Picture - Pleasure Dome. Keith Sharples Photography

This last month has been mental, ridiculously busy. I’ve had a weeks holiday in Cornwall, a week coaching in Denmark, Route setting in London and Derby, a few days 1-1 coaching, a weekend in Pembroke, a few days sightseeing in London, some friend visits, a few days at my parents, loads of parties and just basically loads of stuff. It’s been great, even though the weather has been a bit rubbish.

It went rubbish on the 12th July. I remember it pretty well. Up to that point it had been amazing for a very long time, like half a year! Climbing was going well and I was feeling fit and strong and keen. July the 11th was boiling and sunny. July 12th was pissing down and cold and I was at work route setting where I busted my finger ligament. Not totally, but bad enough, enough to make climbing painful and hard stuff out of the question. Good timing I guess with the weather, and the amount of stuff that was about to happen – I couldn’t have climbed much anyway!

So it was a great month, but something was missing, the glue that holds it all together. Climbing is what my life hangs on, with this taken away all the other stuff doesn’t seem to fit together properly and doesn’t stick well.

It seems to be fixing now, but I’m going through that tricky patch of constantly re-injuring myself, as soon as progress is made I mentally jump back to where I used to be and pull as hard as I used to pull.
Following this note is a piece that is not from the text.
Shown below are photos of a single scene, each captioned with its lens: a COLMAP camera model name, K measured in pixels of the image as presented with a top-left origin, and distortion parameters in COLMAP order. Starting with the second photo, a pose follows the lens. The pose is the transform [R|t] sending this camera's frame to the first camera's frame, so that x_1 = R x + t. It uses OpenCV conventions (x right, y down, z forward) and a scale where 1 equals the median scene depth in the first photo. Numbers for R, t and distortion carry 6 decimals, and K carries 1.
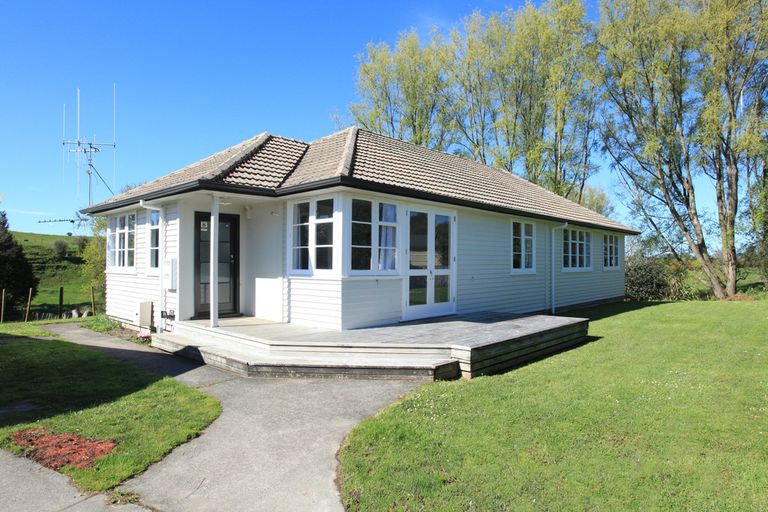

Then I am reminded I have an injury. I need to stick outside, indoors is too much about pulling hard, outside is about movement.
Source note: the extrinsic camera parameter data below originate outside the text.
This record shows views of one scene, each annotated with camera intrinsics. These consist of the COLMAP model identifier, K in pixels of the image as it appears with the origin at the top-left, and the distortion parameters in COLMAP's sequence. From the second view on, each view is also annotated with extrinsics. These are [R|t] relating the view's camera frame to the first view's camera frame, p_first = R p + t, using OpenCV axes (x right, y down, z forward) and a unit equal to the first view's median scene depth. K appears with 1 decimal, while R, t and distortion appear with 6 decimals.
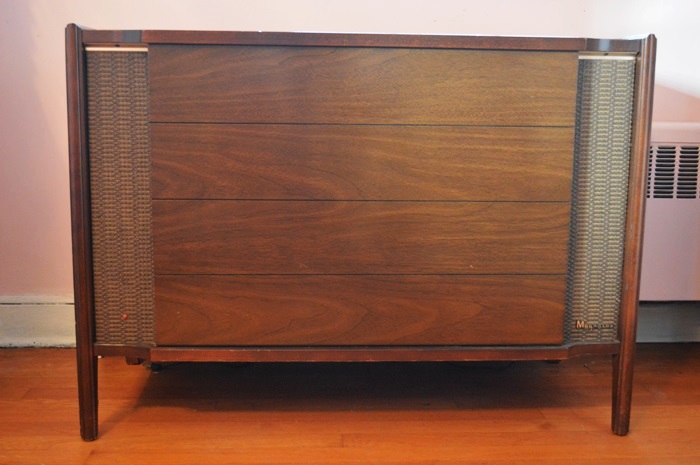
lens RADIAL K [[855.4, 0, 352.1], [0, 855.4, 238.1], [0, 0, 1]] dist [-0.016142, 0.000000]
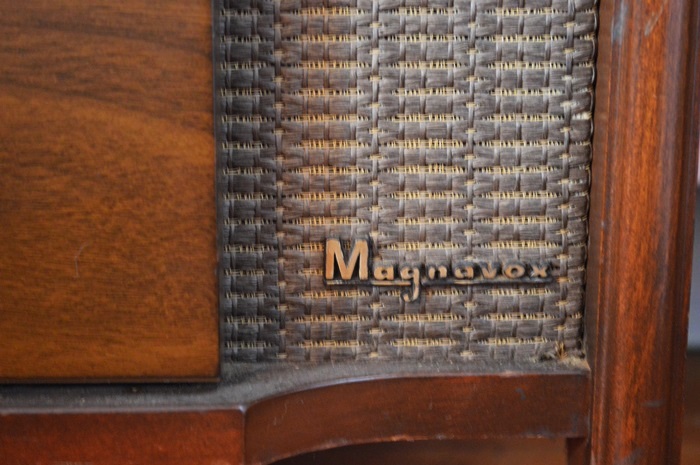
lens RADIAL K [[1569.9, 0, 343.6], [0, 1569.9, 235.4], [0, 0, 1]] dist [0.095537, 0.000000]
pose [[0.999461, -0.002008, -0.032762, 0.289541], [0.004171, 0.997804, 0.066102, 0.079421], [0.032557, -0.066203, 0.997275, 0.727717]]
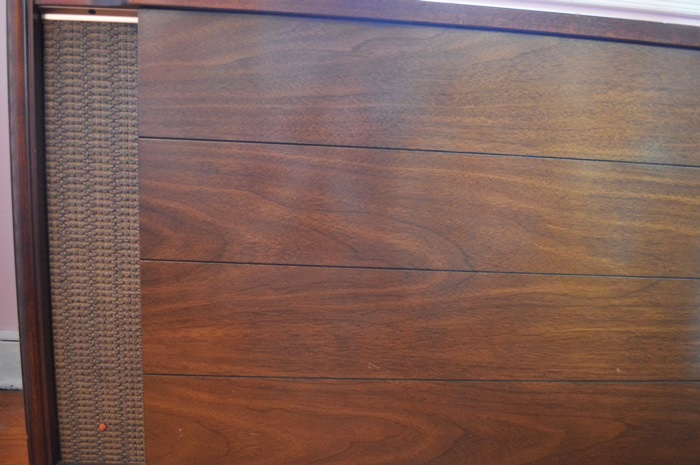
lens RADIAL K [[587.8, 0, 355.5], [0, 587.8, 245.5], [0, 0, 1]] dist [-0.067330, -0.002930]
pose [[0.998972, 0.034627, 0.029267, -0.086691], [-0.035257, 0.999152, 0.021273, -0.068898], [-0.028506, -0.022283, 0.999345, 0.553833]]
A good weekend in Pembroke, maybe one of my top places in the world, I spent a load of time here in my youth. No expectations at all, maybe a bash at ‘Ghost Train’ and then some recovery plodding. We were in a 3, so a few hours to kill allowed me to abseil down Tim Emmet’s new E10. It looked amazing, and very my style. The gear was better than I thought and a spark seemed to light. An hour later I’d done it on a shunt placing the gear and was ready and prepared for a lead. I needed a rest so we went off to do an E3. It took a while, and darkness was close, but no worries. Tomorrow it would be fine.

Unfortunately tomorrow went from about 15degrees to 25degrees and humidity from low to 100%. Pembroke – August – we had forgotten that it’s a hot place, The conditions we had yesterday were awesome. The route is not to be underestimated. A very long run out with the climbing getting harder and harder leads to some gear. It’s maybe 7c+ to there. The gear is a little fiddly to place. If you fall off clipping it you’ll die! If you place it bad and it comes out you’ll die. Then it’s the crux. The whole route is 8a+/b with 7c+ climbing in a death position. Onsight would be horrendous!

So it will have to wait, annoying as it could have gone in 2 hours and now it will probably take 2 years. But not so annoying as I could feel that glue starting to stick everything back together again.